Bir ülkede yasadışı olarak yaşamanın ve kaçak çalışmanın bedelini nasıl özetlersiniz?
Kimliksiz, sağlık sigortasız, güvencesiz olmak, çocukların da eğitimsiz kalması şeklinde...
Ermenistan ile diplomatik ilişki olmadığı için burada bir Ermenistan konsolosluğunun onlara sağlayacağı korumadan da mahrumlar.
Evet, paraları yoksa ilaç alamıyor, hastaneye gidemiyorlar. Uzun yıllar boyunca çocukların eğitim alabileceği tek yer bir kilisenin zemin katında faaliyet gösteren okuldu. Kısa süre önce Türkiye hükümeti Ermenistan vatandaşı çocukların Türkiye’deki Ermenistan cemaati okullarında eğitim alabilmesine olanak veren bir yasal düzenleme yaptı. Ancak, yine de ailelerin birçoğu çocuklarını kilisedeki gayri resmi okula göndermeyi tercih ediyor.
Neden diplomatik ilişkilerin her daim buz gibi olduğu Türkiye’yi tercih ediyorlar peki?
Coğrafi yakınlık ve Türkiye ekonomisinin canlılığı gibi nedenlerle... Tabii bir de burada bir Ermeni cemaatin olması da onları tüm zorluklara rağmen Türkiye’ye çekiyor.
Nasıl bir ruh hali içindeler?
Gözlerindeki hüzün, yüzlerindeki ifade ve ses tonları anlatıyor memleket özlemi, ihtiyaç ve her türlü maddi ve manevi sıkıntıyla dolu karmaşık gerçeği.
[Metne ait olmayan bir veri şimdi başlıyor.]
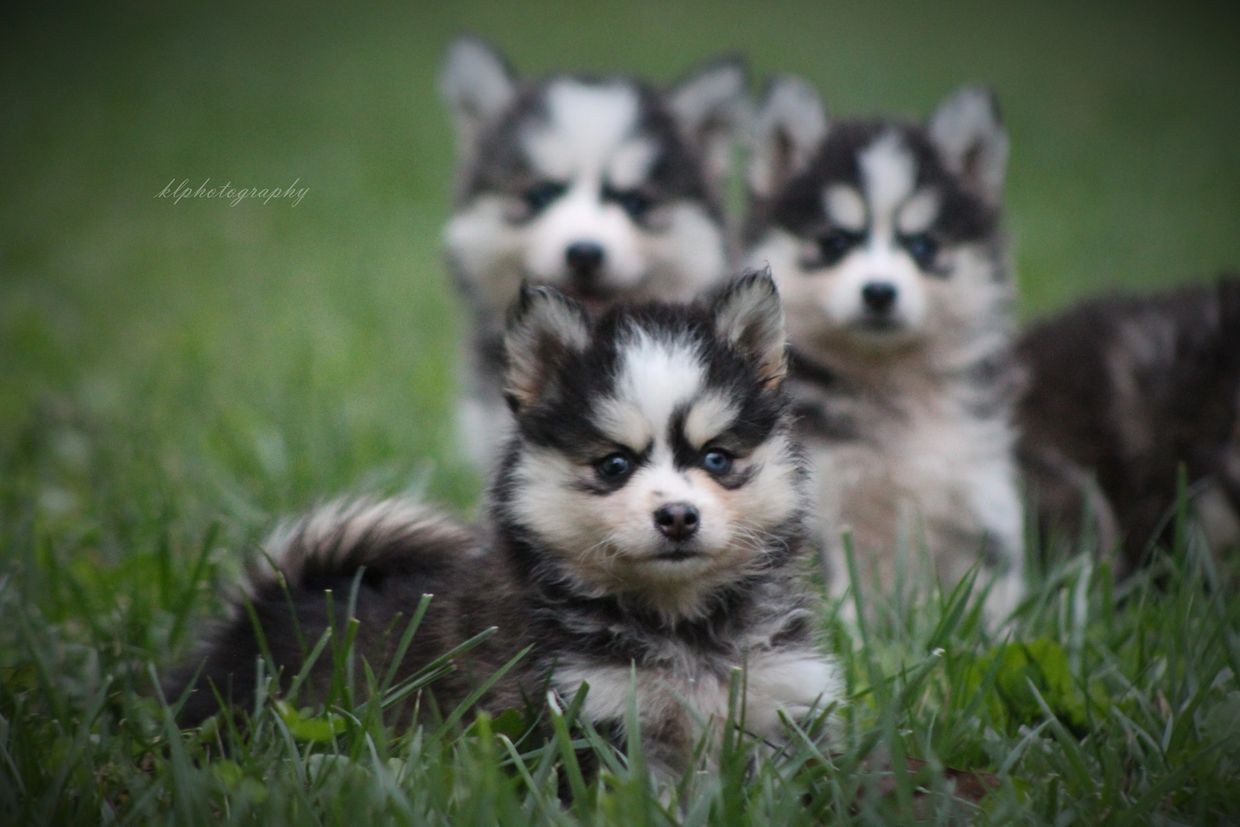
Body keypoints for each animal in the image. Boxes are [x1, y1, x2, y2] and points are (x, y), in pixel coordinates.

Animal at [164, 275, 843, 788]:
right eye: (613, 465)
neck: (683, 628)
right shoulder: (584, 716)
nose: (677, 516)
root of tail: (269, 600)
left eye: (717, 458)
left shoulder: (782, 705)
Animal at [739, 79, 1021, 619]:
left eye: (924, 246)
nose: (879, 293)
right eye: (834, 242)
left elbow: (994, 597)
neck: (890, 387)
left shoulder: (977, 497)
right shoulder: (825, 503)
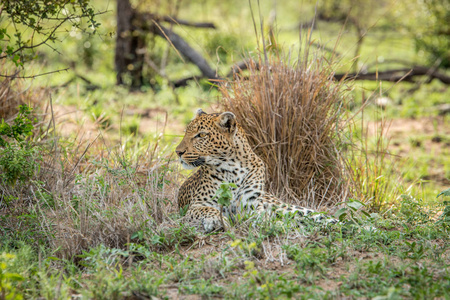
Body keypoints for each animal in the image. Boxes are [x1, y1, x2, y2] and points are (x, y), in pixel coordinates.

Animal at [174, 109, 336, 233]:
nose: (178, 152)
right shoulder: (196, 205)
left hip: (283, 207)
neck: (232, 168)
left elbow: (261, 218)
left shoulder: (250, 205)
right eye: (186, 133)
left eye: (201, 135)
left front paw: (273, 224)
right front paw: (215, 221)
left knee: (311, 215)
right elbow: (208, 210)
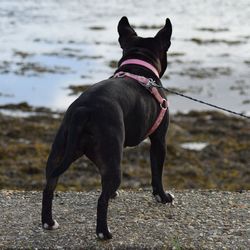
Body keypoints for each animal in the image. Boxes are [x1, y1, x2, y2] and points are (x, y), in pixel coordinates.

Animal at [42, 16, 173, 240]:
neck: (139, 67)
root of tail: (83, 110)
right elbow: (157, 174)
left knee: (49, 186)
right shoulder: (159, 140)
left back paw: (48, 222)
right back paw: (104, 233)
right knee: (101, 200)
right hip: (113, 161)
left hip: (60, 152)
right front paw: (163, 197)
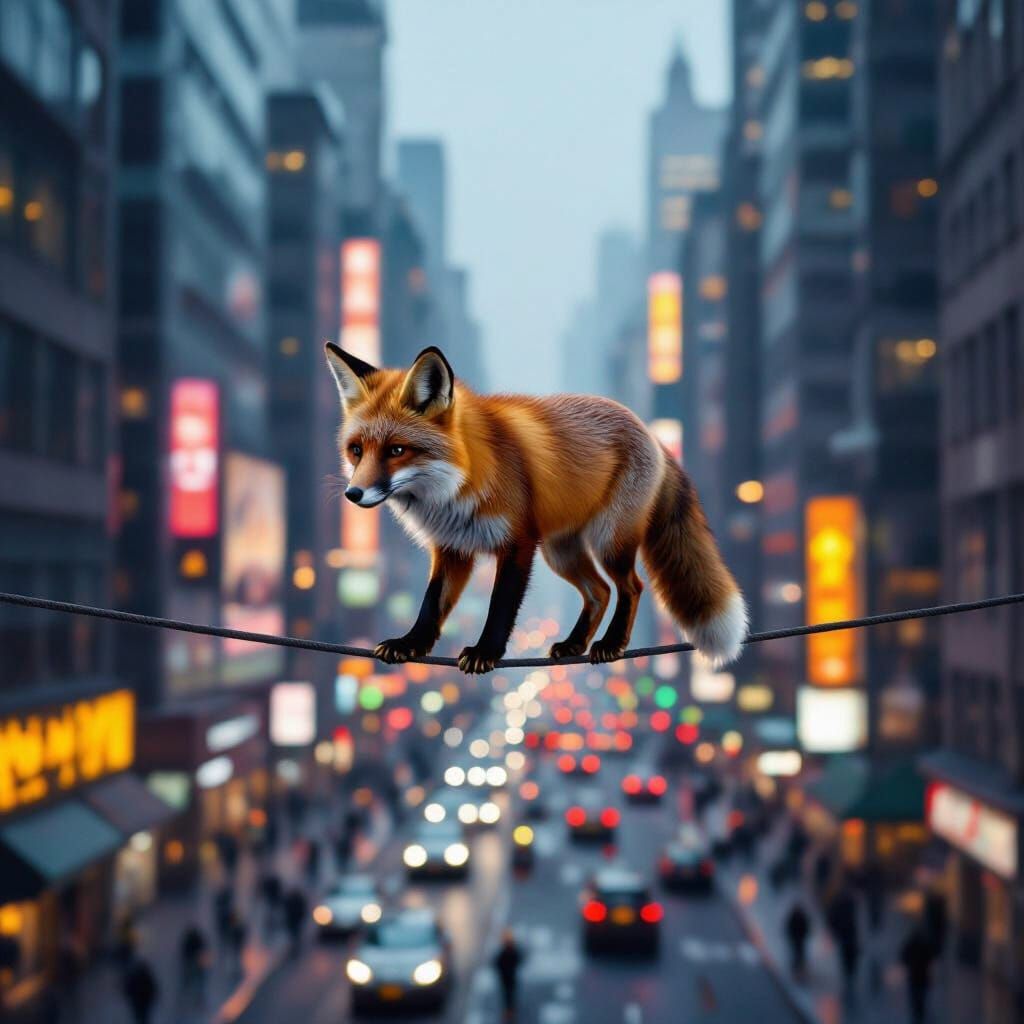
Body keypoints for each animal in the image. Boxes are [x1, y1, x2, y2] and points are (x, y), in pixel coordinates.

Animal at [325, 342, 747, 675]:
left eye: (397, 450)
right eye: (356, 450)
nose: (353, 494)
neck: (459, 482)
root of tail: (651, 433)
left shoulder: (517, 543)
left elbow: (500, 605)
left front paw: (486, 652)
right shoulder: (452, 547)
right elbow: (431, 604)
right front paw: (411, 643)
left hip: (608, 541)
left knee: (631, 586)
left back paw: (610, 644)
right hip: (561, 552)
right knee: (599, 591)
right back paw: (574, 644)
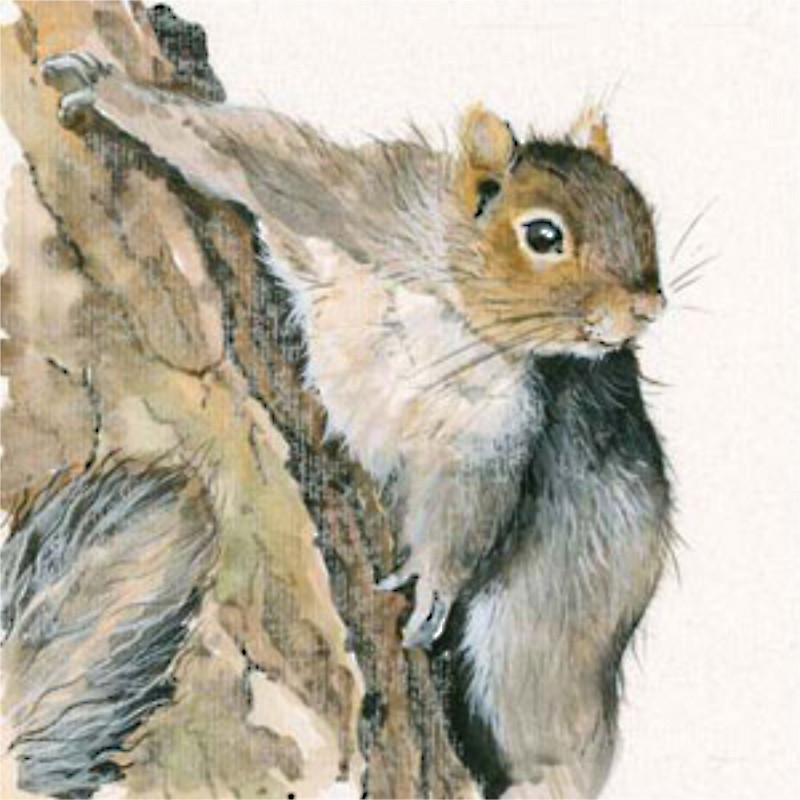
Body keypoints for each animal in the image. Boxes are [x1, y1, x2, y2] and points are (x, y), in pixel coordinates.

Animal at [39, 51, 674, 799]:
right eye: (543, 235)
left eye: (642, 210)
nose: (648, 307)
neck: (452, 302)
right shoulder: (354, 200)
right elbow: (236, 148)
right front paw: (105, 90)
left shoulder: (495, 416)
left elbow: (471, 501)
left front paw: (434, 584)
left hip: (547, 620)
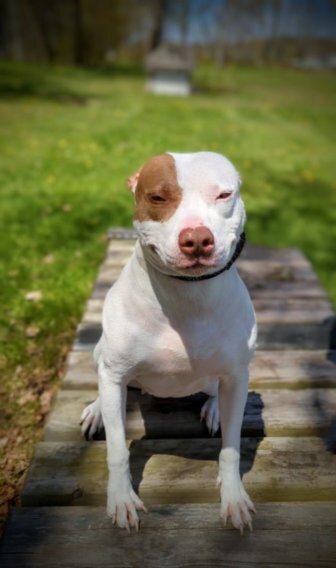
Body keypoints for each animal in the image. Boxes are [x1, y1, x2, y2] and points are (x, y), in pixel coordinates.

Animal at [80, 151, 256, 532]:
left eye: (224, 195)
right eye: (158, 197)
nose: (197, 238)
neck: (187, 295)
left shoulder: (237, 375)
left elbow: (231, 448)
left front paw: (233, 497)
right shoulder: (115, 371)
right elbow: (117, 449)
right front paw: (121, 499)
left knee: (215, 390)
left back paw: (214, 407)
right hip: (103, 358)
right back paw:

Türkiye, onların burada kaçak çalışmasına göz yumuyor ve bu nedenle özellikle hükümete karşı şükran duygusu içindeler. Öte yandaysa, onlar Ermenilerin ulus devleti olan bir yerden geldikleri için iki ülke arasında yaşanan en ufak bir sorunun onların hayatlarına doğrudan yansımaları oluyor ve haklı olarak da her an bunun tedirginliğini yaşıyorlar.